植えて2年以上経つ木は、根が盤石になっていて移植はとても難しくなります。

特にコナラなどは真下へ根を張るので、掘り起こす作業は極めて難しくなる。

当然、葉を落としてやったり選定したり、根の負担軽減と蒸散防止に努めるのはいうまでもない。

省エネモードにしてやるのだ。

 

 

あと鉄則として、ほつれた根を綺麗に刈り込んでやる。

現場などで、上手に研げた刃物で手などを切ると傷の治りが早い。

切り口がシャープだと、水の吸い上げを助けながら、細胞の復活も早いので新しい根も生え易くなるわけだ。

アトリエで植物を生けて、その後の状況を観察しているとこれらの事はよく解る。

 

植物園や畑などでの移植は、環境が「山」に近いので、移植後の水遣りは週に1度ぐらいで良いのかもしれないが、

近年の温暖化による強烈な日射しを終日、全身で浴び続けるようなお庭での移植後はそれでは駄目だと思っている。

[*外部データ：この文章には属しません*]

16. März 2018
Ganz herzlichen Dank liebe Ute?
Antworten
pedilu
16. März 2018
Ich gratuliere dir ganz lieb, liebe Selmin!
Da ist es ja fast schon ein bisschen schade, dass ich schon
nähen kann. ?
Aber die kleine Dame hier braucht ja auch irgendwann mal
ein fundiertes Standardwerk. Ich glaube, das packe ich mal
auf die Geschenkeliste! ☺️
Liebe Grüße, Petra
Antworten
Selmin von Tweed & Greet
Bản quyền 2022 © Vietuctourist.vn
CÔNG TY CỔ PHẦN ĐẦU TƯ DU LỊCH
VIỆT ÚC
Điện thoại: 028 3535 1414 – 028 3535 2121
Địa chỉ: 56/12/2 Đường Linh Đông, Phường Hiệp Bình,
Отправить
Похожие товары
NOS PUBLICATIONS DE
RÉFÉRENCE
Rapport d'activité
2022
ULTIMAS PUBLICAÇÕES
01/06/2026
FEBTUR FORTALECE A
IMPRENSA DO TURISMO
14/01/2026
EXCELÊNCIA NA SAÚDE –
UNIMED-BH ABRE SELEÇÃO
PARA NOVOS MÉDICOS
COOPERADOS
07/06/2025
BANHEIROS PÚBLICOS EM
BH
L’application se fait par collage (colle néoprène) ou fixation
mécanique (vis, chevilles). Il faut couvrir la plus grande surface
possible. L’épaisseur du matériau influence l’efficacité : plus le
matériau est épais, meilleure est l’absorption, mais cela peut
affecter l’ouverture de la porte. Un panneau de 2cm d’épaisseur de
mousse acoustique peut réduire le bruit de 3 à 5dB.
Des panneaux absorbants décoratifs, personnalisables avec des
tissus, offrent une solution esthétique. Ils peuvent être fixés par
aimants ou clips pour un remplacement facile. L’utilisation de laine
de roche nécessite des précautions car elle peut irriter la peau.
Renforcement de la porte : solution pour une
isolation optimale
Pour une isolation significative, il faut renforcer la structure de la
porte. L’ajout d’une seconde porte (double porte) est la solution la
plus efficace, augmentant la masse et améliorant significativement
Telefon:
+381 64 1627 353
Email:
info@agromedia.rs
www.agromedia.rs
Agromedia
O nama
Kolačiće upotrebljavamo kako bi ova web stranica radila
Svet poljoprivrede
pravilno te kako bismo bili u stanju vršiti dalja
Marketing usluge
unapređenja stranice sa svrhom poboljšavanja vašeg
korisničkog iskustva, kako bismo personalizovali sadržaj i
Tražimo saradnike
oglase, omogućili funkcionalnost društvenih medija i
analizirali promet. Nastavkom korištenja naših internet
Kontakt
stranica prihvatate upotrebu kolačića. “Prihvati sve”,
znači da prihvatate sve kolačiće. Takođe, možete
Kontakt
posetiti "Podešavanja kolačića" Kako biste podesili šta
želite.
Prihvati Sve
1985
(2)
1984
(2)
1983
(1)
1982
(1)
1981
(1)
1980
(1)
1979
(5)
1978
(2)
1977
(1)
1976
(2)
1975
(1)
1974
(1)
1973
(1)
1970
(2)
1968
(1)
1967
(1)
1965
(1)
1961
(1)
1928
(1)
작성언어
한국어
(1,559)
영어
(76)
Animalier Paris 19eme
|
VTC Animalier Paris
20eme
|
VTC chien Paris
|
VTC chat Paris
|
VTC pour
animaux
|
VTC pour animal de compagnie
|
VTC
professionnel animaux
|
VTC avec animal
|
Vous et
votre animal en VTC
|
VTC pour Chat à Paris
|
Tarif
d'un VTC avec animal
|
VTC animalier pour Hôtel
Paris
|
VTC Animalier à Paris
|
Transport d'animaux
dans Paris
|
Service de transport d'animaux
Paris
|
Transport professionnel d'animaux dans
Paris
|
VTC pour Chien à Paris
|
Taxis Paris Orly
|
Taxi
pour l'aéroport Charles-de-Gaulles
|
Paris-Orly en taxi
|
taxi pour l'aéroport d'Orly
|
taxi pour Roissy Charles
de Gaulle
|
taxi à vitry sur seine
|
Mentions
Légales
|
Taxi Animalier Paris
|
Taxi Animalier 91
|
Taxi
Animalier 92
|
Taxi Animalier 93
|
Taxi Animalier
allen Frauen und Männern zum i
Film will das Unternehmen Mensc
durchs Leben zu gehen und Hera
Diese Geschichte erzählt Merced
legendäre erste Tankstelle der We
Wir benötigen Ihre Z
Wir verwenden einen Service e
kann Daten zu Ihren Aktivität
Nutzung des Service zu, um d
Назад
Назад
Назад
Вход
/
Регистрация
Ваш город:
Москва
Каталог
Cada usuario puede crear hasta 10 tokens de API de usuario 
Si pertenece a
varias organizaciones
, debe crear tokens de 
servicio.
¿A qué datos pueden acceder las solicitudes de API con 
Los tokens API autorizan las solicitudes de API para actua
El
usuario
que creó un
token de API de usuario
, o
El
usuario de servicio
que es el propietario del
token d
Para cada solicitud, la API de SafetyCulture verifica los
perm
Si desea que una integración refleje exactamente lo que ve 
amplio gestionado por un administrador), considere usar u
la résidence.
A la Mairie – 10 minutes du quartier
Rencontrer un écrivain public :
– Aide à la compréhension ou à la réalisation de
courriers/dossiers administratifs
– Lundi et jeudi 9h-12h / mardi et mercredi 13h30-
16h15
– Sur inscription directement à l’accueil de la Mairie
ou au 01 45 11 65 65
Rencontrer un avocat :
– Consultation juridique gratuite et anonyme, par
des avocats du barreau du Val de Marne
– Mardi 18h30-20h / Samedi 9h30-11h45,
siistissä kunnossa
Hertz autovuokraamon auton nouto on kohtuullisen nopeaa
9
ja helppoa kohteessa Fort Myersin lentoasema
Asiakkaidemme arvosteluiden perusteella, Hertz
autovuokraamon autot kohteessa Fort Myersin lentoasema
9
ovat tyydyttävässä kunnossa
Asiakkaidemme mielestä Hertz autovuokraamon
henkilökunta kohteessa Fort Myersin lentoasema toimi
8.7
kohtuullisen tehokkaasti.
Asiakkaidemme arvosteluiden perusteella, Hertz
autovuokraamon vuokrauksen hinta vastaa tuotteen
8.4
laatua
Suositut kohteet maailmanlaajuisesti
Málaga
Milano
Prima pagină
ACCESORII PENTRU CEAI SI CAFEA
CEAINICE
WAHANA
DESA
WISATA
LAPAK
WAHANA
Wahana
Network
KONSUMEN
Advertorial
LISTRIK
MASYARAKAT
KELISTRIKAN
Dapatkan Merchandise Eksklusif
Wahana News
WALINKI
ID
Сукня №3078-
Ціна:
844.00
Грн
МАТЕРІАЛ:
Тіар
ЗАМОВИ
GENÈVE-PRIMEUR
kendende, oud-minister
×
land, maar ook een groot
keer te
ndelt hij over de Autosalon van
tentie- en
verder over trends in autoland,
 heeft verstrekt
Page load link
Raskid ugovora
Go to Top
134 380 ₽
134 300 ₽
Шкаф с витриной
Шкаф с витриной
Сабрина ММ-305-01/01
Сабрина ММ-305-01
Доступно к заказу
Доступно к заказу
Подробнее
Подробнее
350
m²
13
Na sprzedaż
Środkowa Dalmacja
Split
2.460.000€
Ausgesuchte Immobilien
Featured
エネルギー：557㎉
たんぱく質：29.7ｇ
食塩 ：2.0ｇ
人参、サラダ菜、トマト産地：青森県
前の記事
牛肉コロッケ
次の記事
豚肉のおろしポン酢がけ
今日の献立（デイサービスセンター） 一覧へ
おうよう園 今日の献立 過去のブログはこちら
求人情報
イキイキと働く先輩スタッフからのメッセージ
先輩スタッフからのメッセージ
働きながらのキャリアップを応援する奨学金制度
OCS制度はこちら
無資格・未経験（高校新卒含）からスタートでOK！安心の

陽射しが止み、気温が下がり始めた夕暮れ時に、一日一度はしっかり水遣りをするべきだと思う。

 

勿論、土の形状を水だめにしてやったりと昔からの対策はあるのだが、

既存の対策にはあまり関心がない。

建築同様、「魅せるために生まれてしまう矛盾」に果敢に挑んでいきたいと思っているからだ。

 

 

 

 

 

 

余談だが、「枯れる原因は決まって根腐れ」と声を大にして発言される方がいるが、

よくよく聞いてみると、かなり限定された状況での話をされていることが多い。

 

寄り添う建築がどういうものか、1日の東西南北の陽射しはどうか等、

そのお庭がもつ環境・条件はそれぞれ違う訳である。

モミジひとつとっても、イロハモミジやヤマモミジは岡山の気候風土に比較的なじみやすいが、

ハウチワカエデやコハウチワカエデは植える際に少し小細工が必要だったりする。

 

造園工事も建築と同じ。

一つ一つ環境や条件を丁寧に紐解きながら、

「魅せる」ために、既存の常識にとらわれたくはない。